I have my own doubts about whether a large and diffuse terrorist network is truly going to "concentrate" its resources in constant attacks on US soldiers in Iraq. First, you don't need much more than a rifle to snipe at random soldiers. Materials for bombs are probably all over the place; there's no shortage of supply for would-be terrorists. None of this implies that terrorists are so distracted by our presence in Iraq that they won't/can't plan strikes elsewhere. To that extent, I agree with the DUdu author. But in terms of body count, they're losin' 'em just like we are. It's the "there's just more of 'em to kill" doctrine.

A "female blogger from Iraq" quoted on the DUdu message board says this re: the UN building attack:

You know what? Something like this could never happen to the Ministry of Oil. The Ministry of Oil is being guarded 24/7 by tanks and troops. It has been guarded ever since the fall of Baghdad and will continue under Bremer's watchful eye until every last drop of oil is gone. Why couldn't they have put a tank infront of the UN building? Why? Why? Why? We know the Pentagon's planning has been horrid up until now, but you'd think they would have seen this one coming from a mile away...

Which explains why the oil pipes leading to Turkey were so easily sabotaged. We MUST be protecting the oil above all else! MUST be!

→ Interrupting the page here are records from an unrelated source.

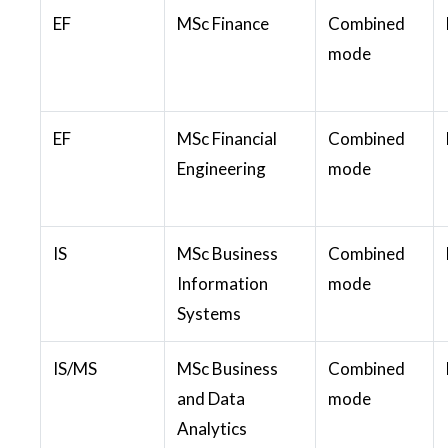
EF
MSc Finance
Combined
mode
EF
MSc Financial
Combined
Engineering
mode
IS
MSc Business
Combined
Information
mode
Systems
IS/MS
MSc Business
Combined
and Data
mode
Analytics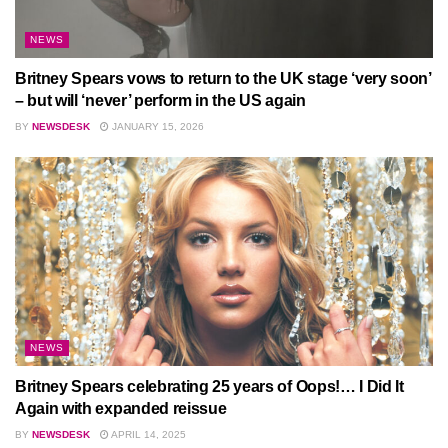
NEWS
Britney Spears vows to return to the UK stage ‘very soon’
– but will ‘never’ perform in the US again
BY
NEWSDESK
JANUARY 15, 2026
NEWS
Britney Spears celebrating 25 years of Oops!… I Did It
Again with expanded reissue
BY
NEWSDESK
APRIL 14, 2025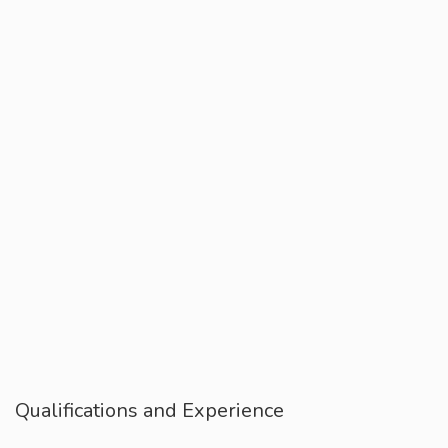
Qualifications and Experience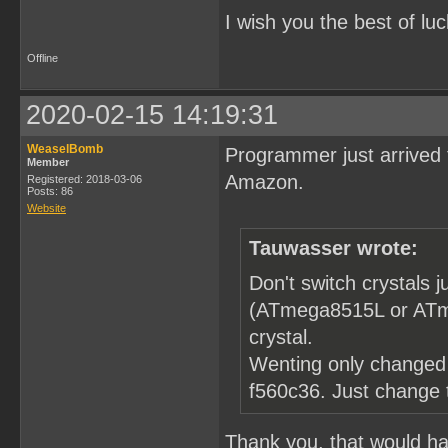
I wish you the best of luc
Offline
2020-02-15 14:19:31
WeaselBomb
Programmer just arrived 
Member
Amazon.
Registered: 2018-03-06
Posts: 86
Website
Tauwasser wrote:
Don't switch crystals
(ATmega8515L or ATme
crystal.
Wenting only changed 
f560c36. Just change
Thank you, that would hav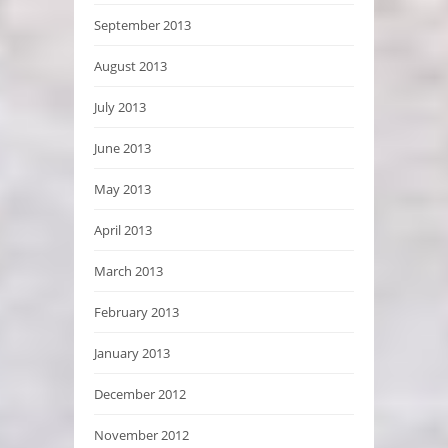
September 2013
August 2013
July 2013
June 2013
May 2013
April 2013
March 2013
February 2013
January 2013
December 2012
November 2012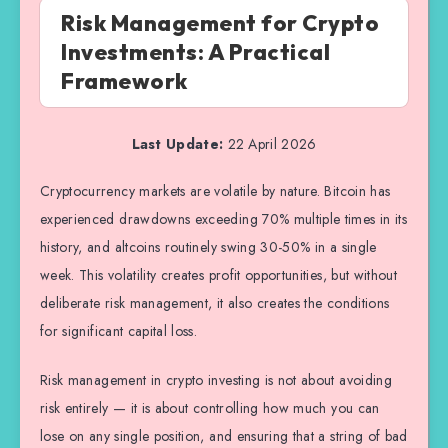
Risk Management for Crypto
Investments: A Practical
Framework
Last Update:
22 April 2026
Cryptocurrency markets are volatile by nature. Bitcoin has
experienced drawdowns exceeding 70% multiple times in its
history, and altcoins routinely swing 30-50% in a single
week. This volatility creates profit opportunities, but without
deliberate risk management, it also creates the conditions
for significant capital loss.
Risk management in crypto investing is not about avoiding
risk entirely — it is about controlling how much you can
lose on any single position, and ensuring that a string of bad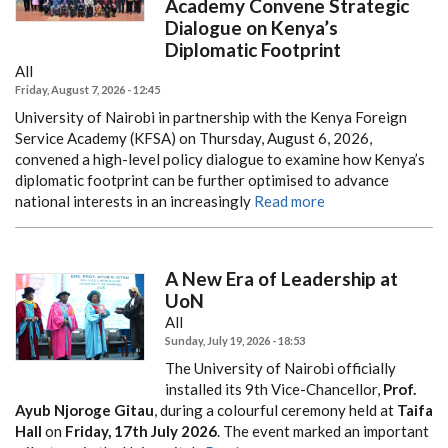
Academy Convene Strategic
Dialogue on Kenya’s
Diplomatic Footprint
All
Friday, August 7, 2026 - 12:45
University of Nairobi in partnership with the Kenya Foreign
Service Academy (KFSA) on Thursday, August 6, 2026,
convened a high-level policy dialogue to examine how Kenya’s
diplomatic footprint can be further optimised to advance
national interests in an increasingly
Read more
A New Era of Leadership at
UoN
All
Sunday, July 19, 2026 - 18:53
The University of Nairobi officially
installed its 9th Vice-Chancellor,
Prof.
Ayub Njoroge Gitau
, during a colourful ceremony held at
Taifa
Hall
on
Friday, 17th July 2026
. The event marked an important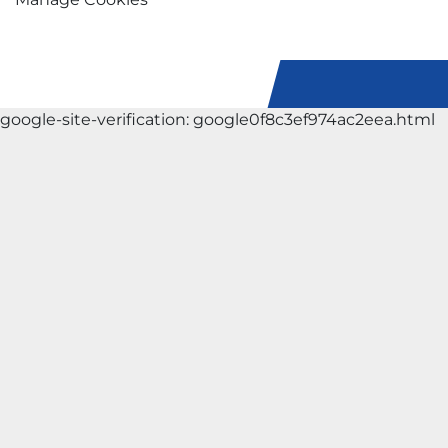
google-site-verification: google0f8c3ef974ac2eea.html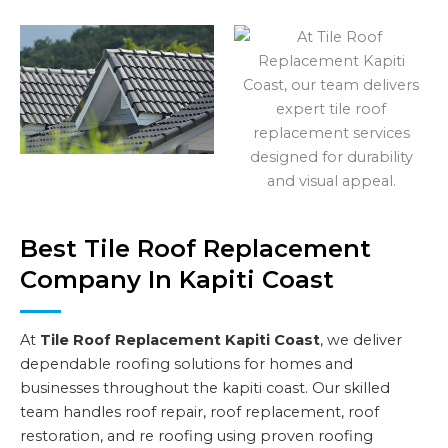
Best Tile Roof Replacement
Company In Kapiti Coast
At
Tile Roof Replacement Kapiti Coast
, we deliver
dependable roofing solutions for homes and
businesses throughout the kapiti coast. Our skilled
team handles roof repair, roof replacement, roof
restoration, and re roofing using proven roofing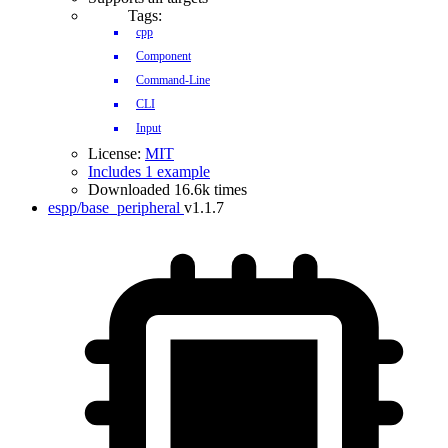
Tags:
cpp
Component
Command-Line
CLI
Input
License:
MIT
Includes 1 example
Downloaded 16.6k times
espp/base_peripheral
v1.1.7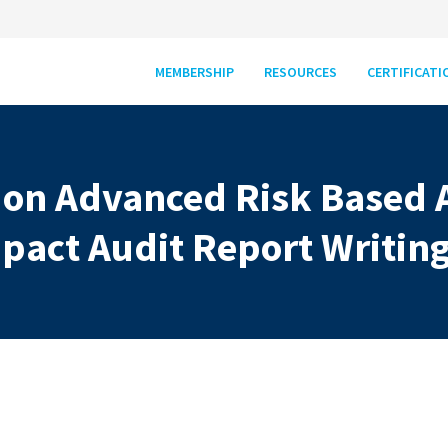
MEMBERSHIP
RESOURCES
CERTIFICATI
 on Advanced Risk Based 
pact Audit Report Writin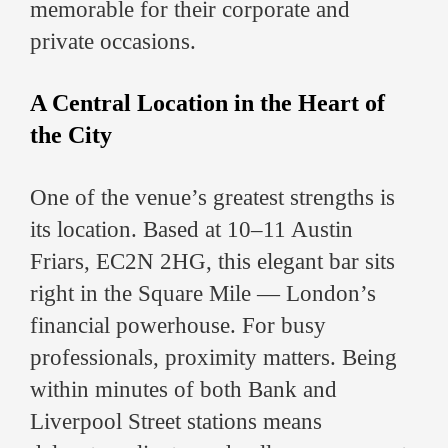
memorable for their corporate and
private occasions.
A Central Location in the Heart of
the City
One of the venue’s greatest strengths is
its location. Based at 10–11 Austin
Friars, EC2N 2HG, this elegant bar sits
right in the Square Mile — London’s
financial powerhouse. For busy
professionals, proximity matters. Being
within minutes of both Bank and
Liverpool Street stations means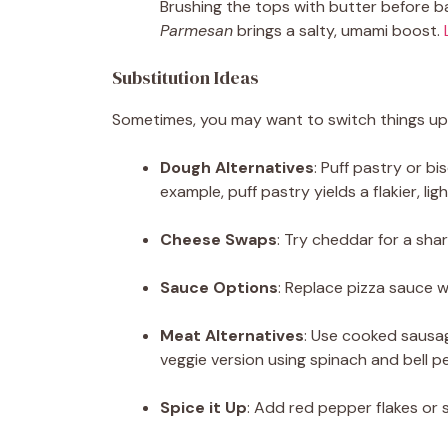
Brushing the tops with butter before b
Parmesan
brings a salty, umami boost.
Substitution Ideas
Sometimes, you may want to switch things up 
Dough Alternatives
: Puff pastry or bi
example, puff pastry yields a flakier, ligh
Cheese Swaps
: Try cheddar for a shar
Sauce Options
: Replace pizza sauce wi
Meat Alternatives
: Use cooked sausa
veggie version using spinach and bell p
Spice it Up
: Add red pepper flakes or 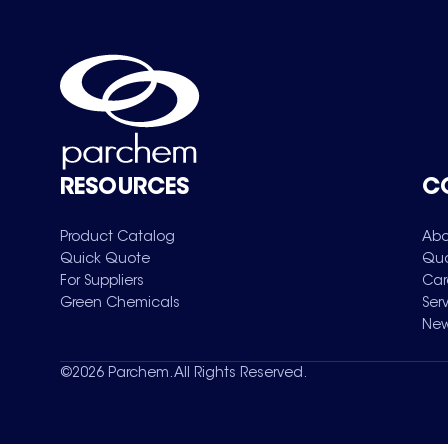
RESOURCES
C
Product Catalog
Abo
Quick Quote
Qua
For Suppliers
Car
Green Chemicals
Ser
New
©
2026
Parchem. All Rights Reserved.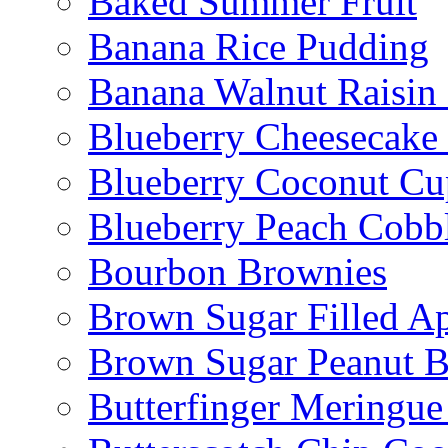
Baked Summer Fruit
Banana Rice Pudding
Banana Walnut Raisin
Blueberry Cheesecake
Blueberry Coconut Cu
Blueberry Peach Cobb
Bourbon Brownies
Brown Sugar Filled A
Brown Sugar Peanut B
Butterfinger Meringu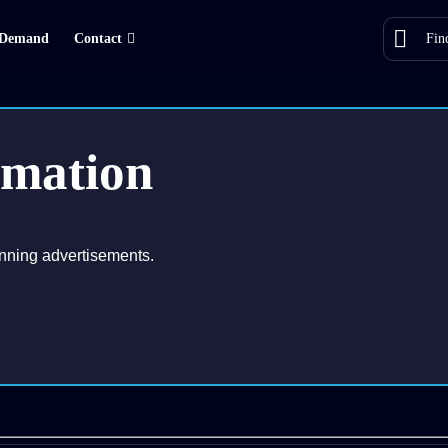
Demand
Contact
rmation
nning advertisements.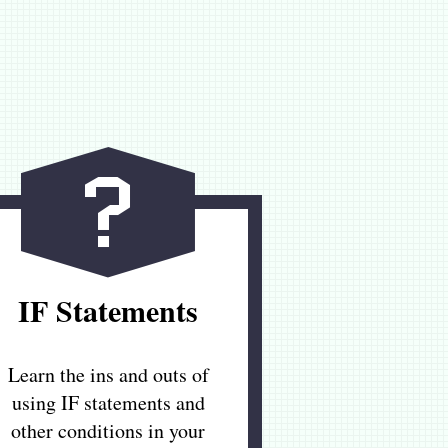
IF Statements
Learn the ins and outs of
using IF statements and
other conditions in your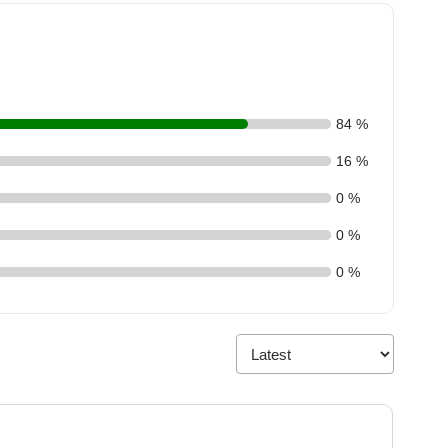
84 %
16 %
0 %
0 %
0 %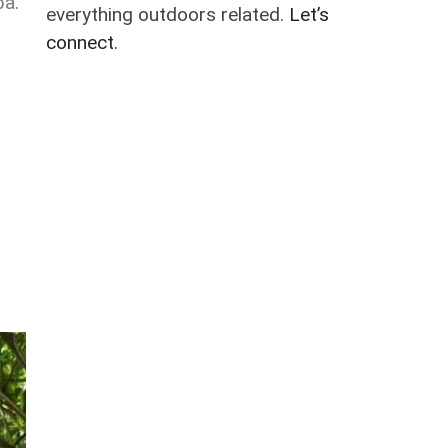
ba.
everything outdoors related.
Let’s
connect
.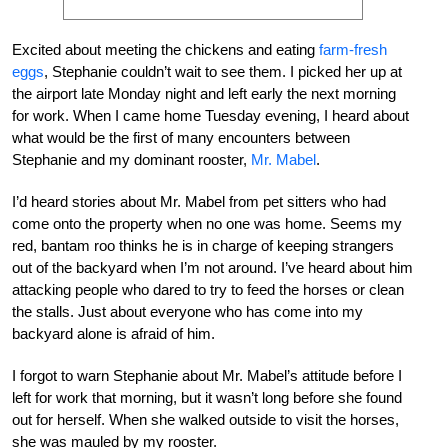
Excited about meeting the chickens and eating
farm-fresh
eggs
, Stephanie couldn’t wait to see them. I picked her up at
the airport late Monday night and left early the next morning
for work. When I came home Tuesday evening, I heard about
what would be the first of many encounters between
Stephanie and my dominant rooster,
Mr. Mabel
.
I’d heard stories about Mr. Mabel from pet sitters who had
come onto the property when no one was home. Seems my
red, bantam roo thinks he is in charge of keeping strangers
out of the backyard when I’m not around. I’ve heard about him
attacking people who dared to try to feed the horses or clean
the stalls. Just about everyone who has come into my
backyard alone is afraid of him.
I forgot to warn Stephanie about Mr. Mabel’s attitude before I
left for work that morning, but it wasn’t long before she found
out for herself. When she walked outside to visit the horses,
she was mauled by my rooster.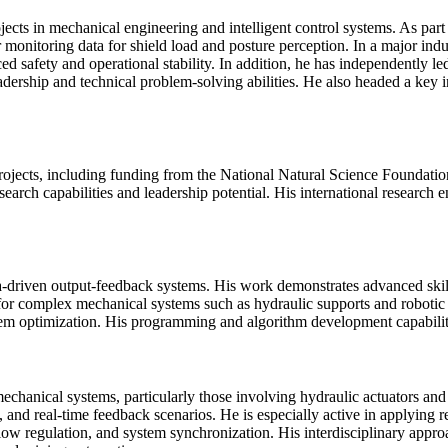
ojects in mechanical engineering and intelligent control systems. As pa
 monitoring data for shield load and posture perception. In a major ind
ed safety and operational stability. In addition, he has independently l
dership and technical problem-solving abilities. He also headed a key 
 projects, including funding from the National Natural Science Foundatio
search capabilities and leadership potential. His international research
 data-driven output-feedback systems. His work demonstrates advanced ski
or complex mechanical systems such as hydraulic supports and robotic pl
 system optimization. His programming and algorithm development capabil
n mechanical systems, particularly those involving hydraulic actuators 
 and real-time feedback scenarios. He is especially active in applying 
low regulation, and system synchronization. His interdisciplinary appr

Yeesh. I admit it: maybe being in the situation isn't always a guarantee that your perspective is more privileged. After all, the Shiites calling for US departure are in the situation, and I wouldn't trust their opinion any more than I trust the female blogger's. So you have every right to ask what makes Chief Wiggles more trustworthy to me. The only answer I can give is that this is a guy whose training appears to include the ability to think from a bird's-eye perspective, to see the big picture, instead of doing what the female blogger does when she marvels at her newfound ability to identify gunfire and vehicle noise. The female blogger's doing exactly what an untrained person like me would do in a war: worrying about herself and those close to her, retreating to a narrow perspective. I trust someone like the Chief not to do that, even under heavy fire. I don't blame the female blogger; I'd probably blog about the same kind of stuff if I were in her shoes. But I wouldn't trust me to have a clear(-headed) view of the proceedings.

Meanwhile, in other religious news: an interesting article on Beliefnet about reaction to critiques of Mel's film, and the antisemitism these reactions reveal.